Can Virginia Democrats Survive This Week?

It looks really, really bad, but Virginia Democrats might have one way out. It’s highly likely that within a few hours of Northam’s photo dropping, he, Fairfax, and Herring all knew the full score. Of the three, Herring is the only one who might be able to ride this out, and only if the Virginia black caucus makes a public display of forgiving and supporting him. And it might be in their interest to support Herring. There’s a major state election later this year, and this triple scandal threatens to erase all the gains of the last two years, setting progress in the state back who knows how long. Also, at some point we’re going to need to take this conversation beyond a couple Virginia Democrats, in the way the #metoo movement blew through political, societal, and sexual lines.

Because look: Though this disease might have sprung up in the South, it’s long been a pandemic. We know racism doesn’t stop arbitrarily just because time passes, and it’s not confined to geographical lines, either. Two of America’s most notoriously racist cities—Boston and Chicago—are in the north. As Charles Blow pointed out on CNN last night, even many abolitionists were also racists: They might help out of religious duty or a sense of fairness or basic humanity, but that doesn’t mean they actually treated or saw black people as equals.

No? Most of white America didn’t even really see blackface until now.
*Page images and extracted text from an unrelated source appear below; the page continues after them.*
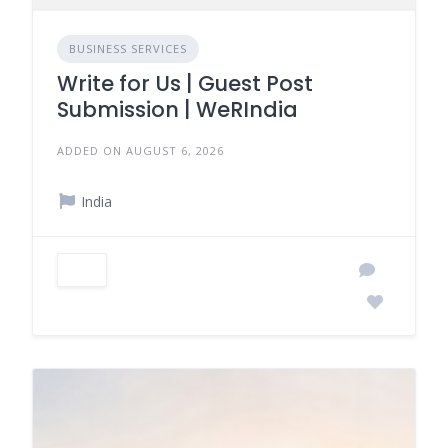
BUSINESS SERVICES
Write for Us | Guest Post
Submission | WeRIndia
ADDED ON AUGUST 6, 2026
India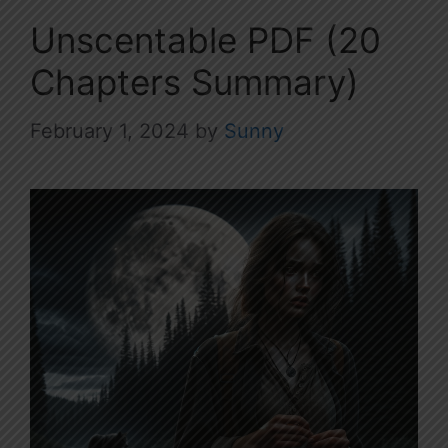
Unscentable PDF (20
Chapters Summary)
February 1, 2024
by
Sunny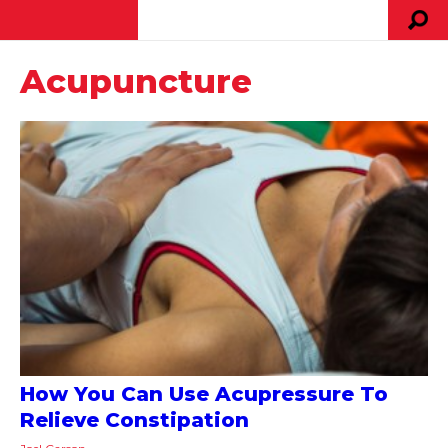
Acupuncture
How You Can Use Acupressure To
Relieve Constipation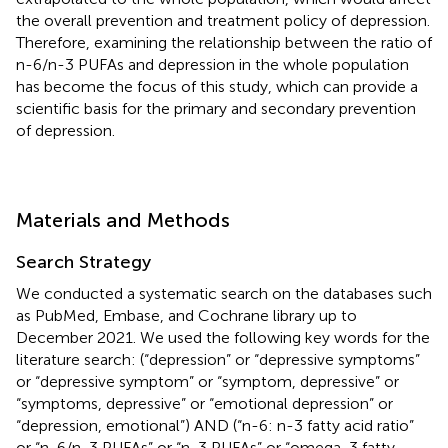
the overall prevention and treatment policy of depression.
Therefore, examining the relationship between the ratio of
n-6/n-3 PUFAs and depression in the whole population
has become the focus of this study, which can provide a
scientific basis for the primary and secondary prevention
of depression.
Materials and Methods
Search Strategy
We conducted a systematic search on the databases such
as PubMed, Embase, and Cochrane library up to
December 2021. We used the following key words for the
literature search: (“depression” or “depressive symptoms”
or “depressive symptom” or “symptom, depressive” or
“symptoms, depressive” or “emotional depression” or
“depression, emotional”) AND (“n-6: n-3 fatty acid ratio”
or “n-6/n-3 PUFAs” or “n-3 PUFAs” or “omega-3 fatty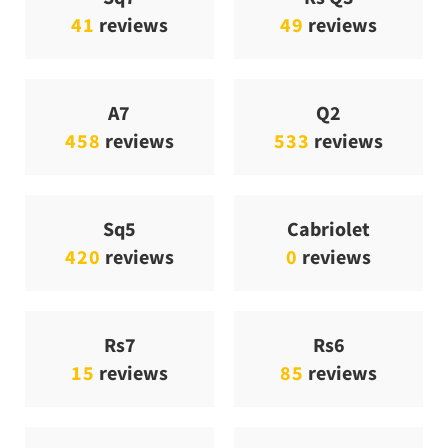
41
reviews
49
reviews
A7
Q2
458
reviews
533
reviews
Sq5
Cabriolet
420
reviews
0
reviews
Rs7
Rs6
15
reviews
85
reviews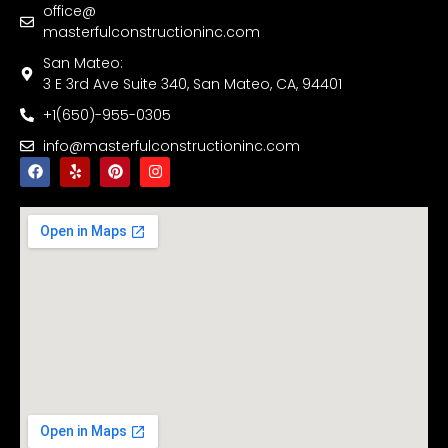
office@
masterfulconstructioninc.com
San Mateo:
3 E 3rd Ave Suite 340, San Mateo, CA, 94401
+1(650)-955-0305
info@masterfulconstructioninc.com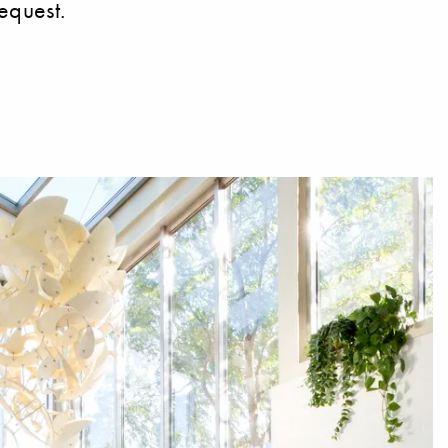
equest.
The more opportunistic people among us still don’t see the Virginia scandals as anything other than a means to a political win, and most of those people probably don’t think it’s a big deal to begin with. Given what we know of Republicans in Virginia, though, I wonder if the GOP leadership is nervous someone will dig up a yearbook photo of the entire Republican caucus building a Confederate monument on the State Capitol lawn by the light of a burning cross.

The responsibility of what to do next extends to each one of us, but it starts with Virginia. As it should. Obviously racism doesn’t live between imaginary lines on a map, but trust me as a Virginian, there’s a reason Charlottesville was in Charlottesville.